I think it depends on the story your are telling. Sometimes you need the room to breath and develop a story slowly over time to give it the proper context. Other times, you are just finding filler to make hours of content stretch. I do think the binge viewing has impacted the documentary in a bad way. For many decades the documentary was a great way to give a detailed background on a subject. Now, they try to force it into extra hours of content. The McDs monopoly story for example, is very interesting but didn't need 5 hours to tell. For cinema, we are just not getting film length products like we used to.
In general everything feels very made for the moment and disposable these days to me. Part of that is probably that I am an old man, but I think the other part of it is that to get attention shows have to speak to the week they come out loudly. And there is so much competing for peoples attention that even if the movie or show is quality the memory probably gets drowned out the moment the viewer finishes and hops onto youtube for some shark videos.
It is disposable, and its not because you are old. When your business is 24/7 access to content, you gotta fill the demand or your customers will slip away. It's hard to pump out quanity while maintaining quality.
One thing streaming has done is make movies and shows very single serve. I don't talk about movies with my friends and family, let alone people at the water cooler anymore. It seems like most people are in their own little media bubble
yes and no. I talk quite a bit about prestige television series, but not much about films these days.
Where I have found enjoyment is moving away from steaming and not watching as many new films (still watch some things, but I am selective). Instead I focus on older movies or established classics, and doing that has just led to a better viewing experience for me
Nothing wrong with reviewing past films and/or discovering them.
 


One of my issues with this though is it doesn't really work for me in a show format. Series are too long form. One of the things I love about movies is telling a story in that shorter time frame in a visual and audio medium. With shows, it is like they have too much room to breathe. Don't get me wrong, there are quality shows I like. I am just more into movies than series and there is a different feel between them.

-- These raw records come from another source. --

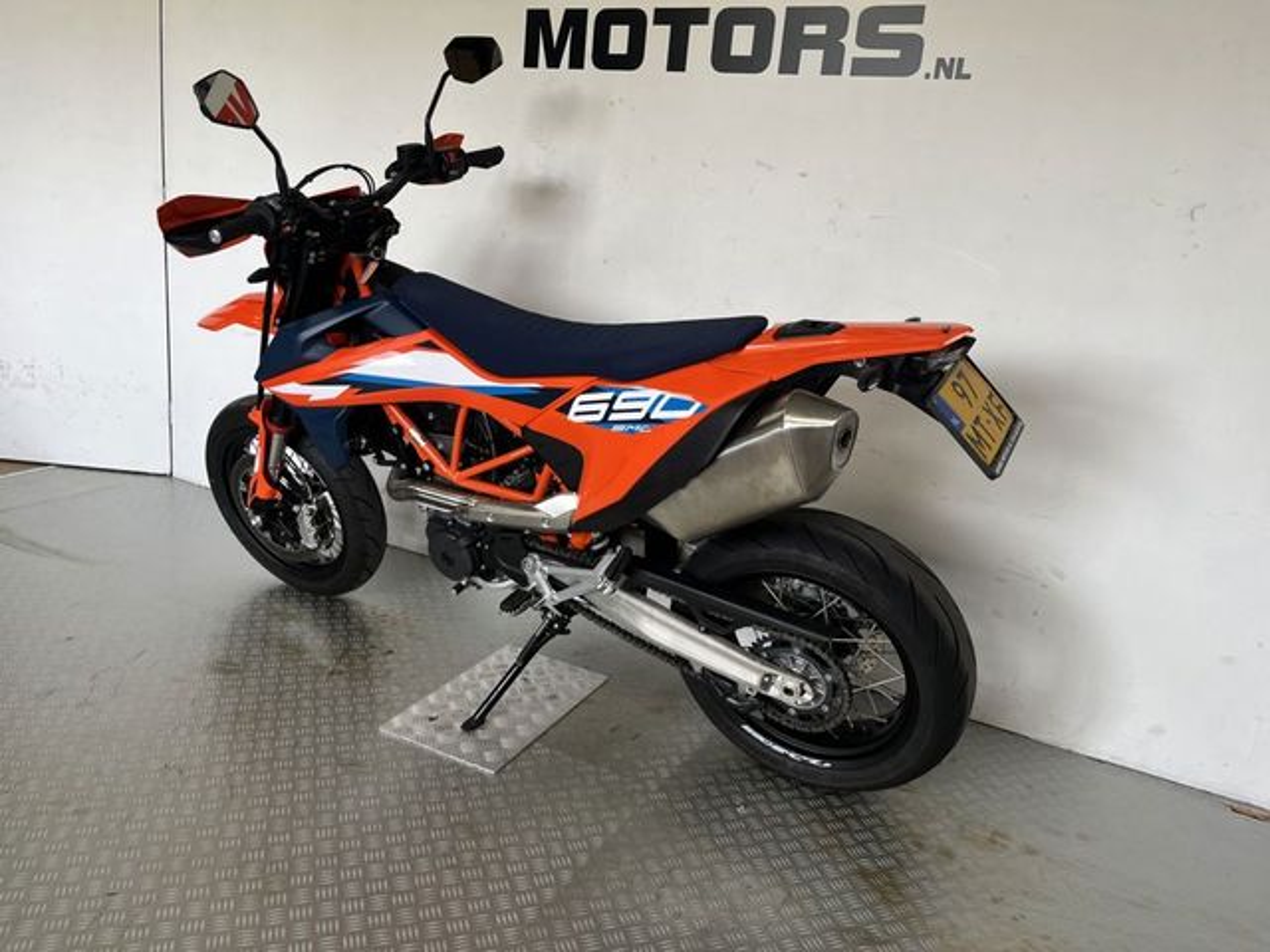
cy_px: 476
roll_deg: -5.9
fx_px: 954
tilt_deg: -15.2
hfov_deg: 67.3
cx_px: 635
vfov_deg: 53.1
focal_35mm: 26
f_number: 1.6
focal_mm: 5.1
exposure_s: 1/100
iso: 64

The best analogy I can think of is that, in literary terms, movies are short stories, while prestige series are novels.

The traditional movie is a one-off; it tells a story, briefly. It can ba amazing. It can be thought-provoking. It can evoke a world beyond the characters. But then it is done.

The series, on the other hand, luxuriates in its length. The characters become more complex, and the plot, instead of being about a single "event" becomes more of story, unfolding over time.

(I guess this makes the miniseries the novella, but that might stretch the analogy too far!)

I think that the big difference is that, for the most part, until the Sopranos era that we have entered, TV series usually did not attempt to tell a single unified story. They did not aspire to greatness, so much as to comfort.

As a collateral issue, I often run into the same problem when picking something to watch on streaming- for whatever reason, choosing a prestige series that is "one hour" episodes is fine, even knowing that I will binge two or three of them, while choosing a two-hour movie feels like too much of a commitment.